Electron micrograph documents the porous nature of the silica nanoparticles. These pores are large enough to allow entrance of a large number of NSA molecules. Here, they are protected until being taken up by the immune cells. At this point NSA is released and can stop the inflammatory processes. [UNIGE]
NSA, being extremely hydrophobic in nature, travels poorly in the bloodstream and could target many cell types, triggering potentially toxic effects.

“This is why this molecule is not yet available as a drug,” explained Gaby Palmer, PhD, a professor in the department of medicine and the Geneva Centre for Inflammation Research at the UNIGE Faculty of Medicine, who codirected the study. “Using a nanoparticle as a transport vessel would circumvent these shortcomings by delivering the drug directly into macrophages to combat inflammatory overactivation in the place where it begins.”

Three nanoparticles under the microscope

The scientists tested different porous nanoparticles, with the main criteria being a reduction in toxicity and in the required dosage, as well as the ability to release the drug only once the nanoparticle has reached the interior of the macrophages.

“We used an in vitro screening technology which we developed a few years ago on human and mouse cells.

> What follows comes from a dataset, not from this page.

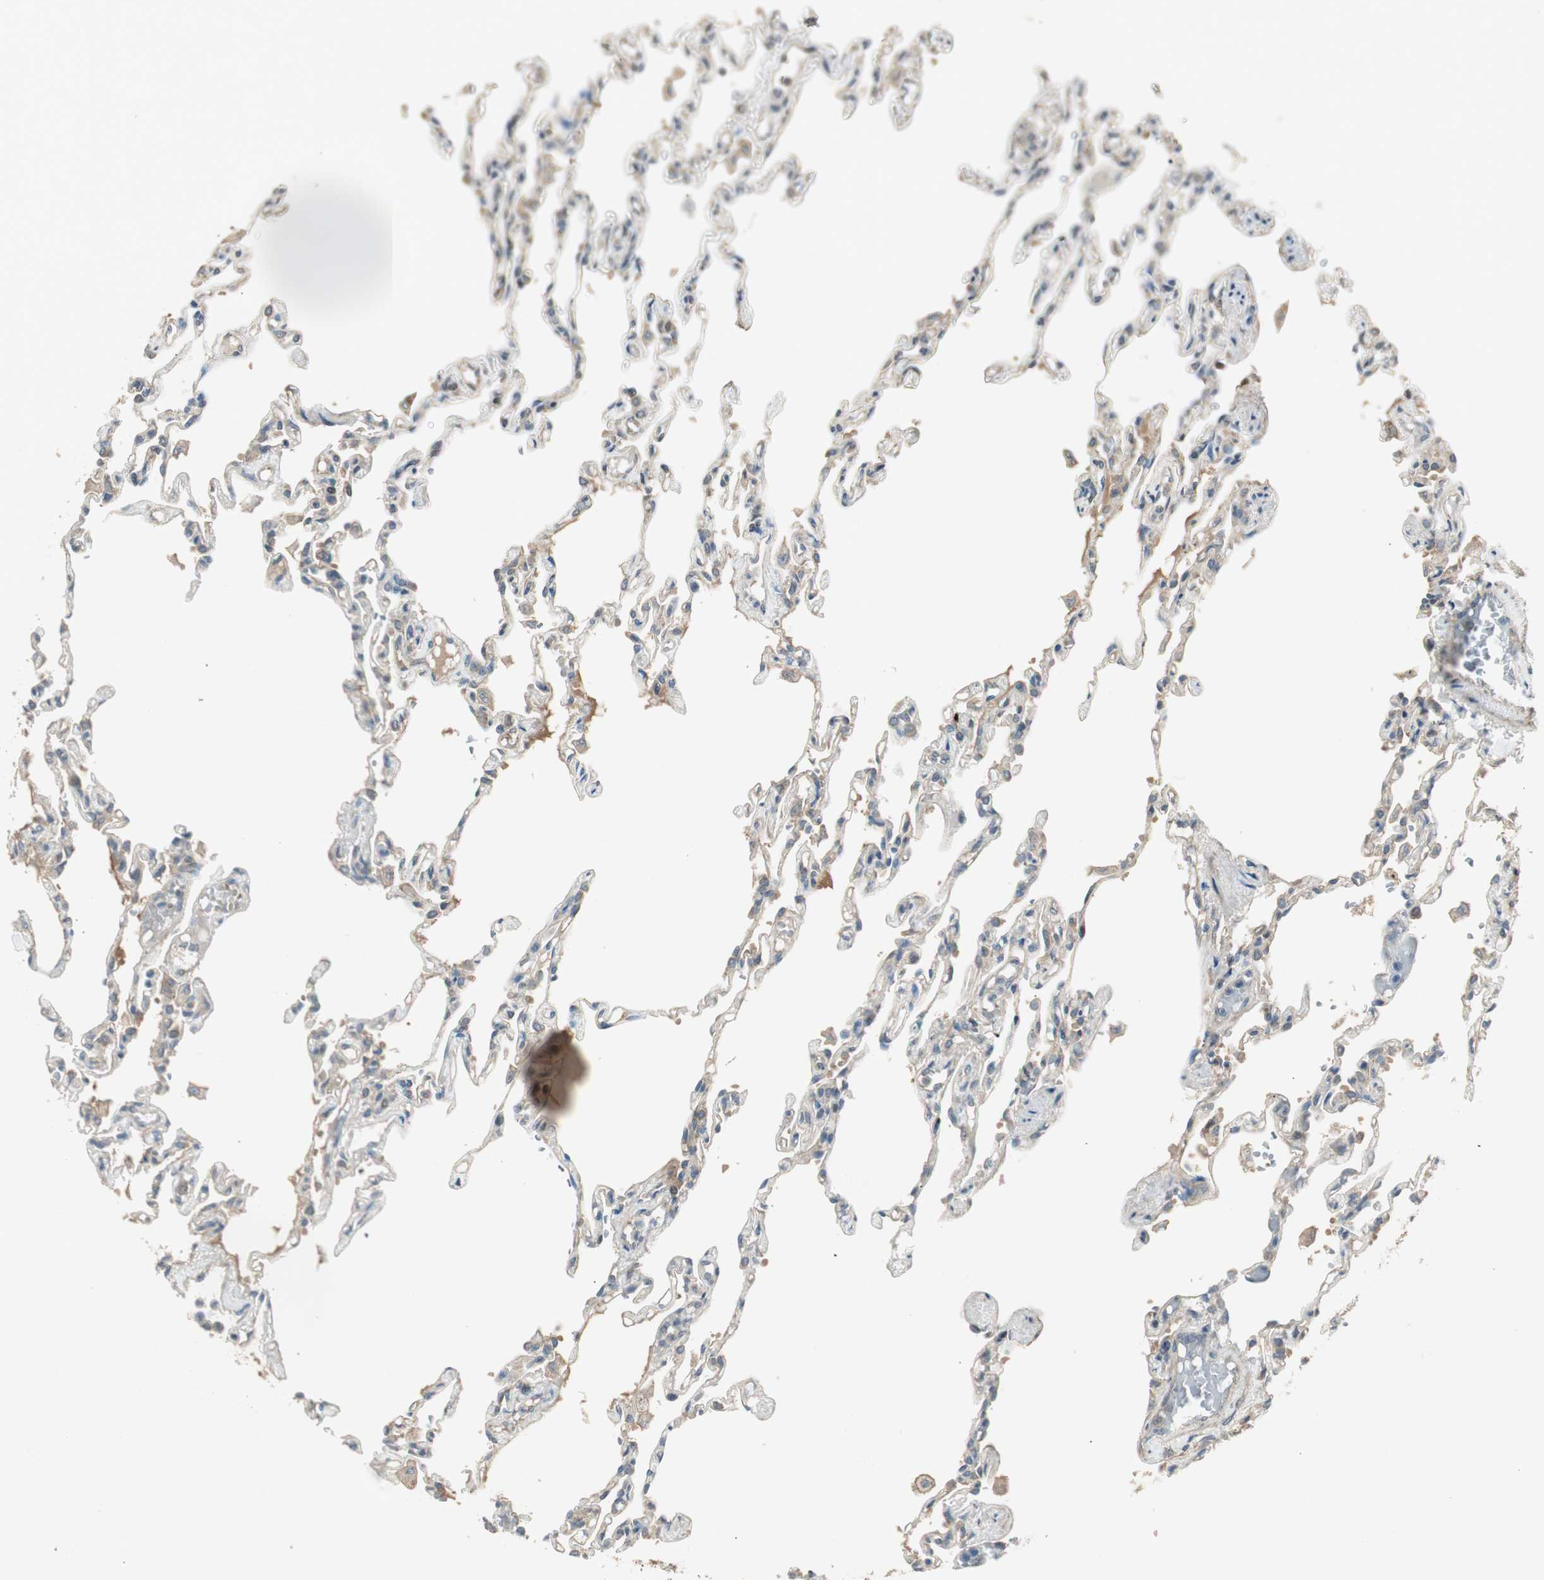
{"staining": {"intensity": "weak", "quantity": "<25%", "location": "cytoplasmic/membranous"}, "tissue": "lung", "cell_type": "Alveolar cells", "image_type": "normal", "snomed": [{"axis": "morphology", "description": "Normal tissue, NOS"}, {"axis": "topography", "description": "Lung"}], "caption": "High power microscopy micrograph of an IHC image of normal lung, revealing no significant positivity in alveolar cells. (Brightfield microscopy of DAB IHC at high magnification).", "gene": "PFDN5", "patient": {"sex": "male", "age": 21}}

This saves time and greatly reduces the need to use animal models,’’ noted Carole Bourquin, PhD, a professor at the UNIGE’s Faculties of Science, who codirected this work at UNIGE. “Thus, only the most promising particles will then be tested on mice, which is a prerequisite for clinical trials on humans.”

Three different nanoparticles featuring high porosity were examined: a cyclodextrin-based nanoparticle, a substance commonly used in cosmetics or industrial food, a porous magnesium phosphate nanoparticle, and finally a porous silica nanoparticle.

“The first was less satisfactory in cell uptake behavior, while the second proved to be counterproductive: it triggered the release of pro-inflammatory mediators, stimulating the inflammatory reaction instead of fighting it,’” says Bart Boersma, a doctoral student in Carole Bourquin’s laboratory and first author of this study.

‘‘The porous silica nanoparticle, on the other hand, met all the criteria: it was fully biodegradable, of the right size to be swallowed by macrophages, and was able to absorb the drug into its numerous pores without releasing it too early. The anti-inflammatory effect was remarkable.”

The team then replicated their tests by coating the nanoparticles with an additional layer of lipid, but with no greater benefit than silica nanoparticles alone.

Other silica nanosponges developed by the German-Swiss team reportedly had already proven their effectiveness in transporting anti-tumor drugs.

“Here, they carry a very different drug that inhibits the immune system,’’ said Bourquin. ‘‘Mesoporous silica is increasingly revealing itself as a nanoparticle of choice in the pharmaceutical field, as it is  effective, stable, and non-toxic. Nevertheless, each drug requires a tailor-made carrier: the shape, size, composition, and destination of the particles must be reassessed each time.”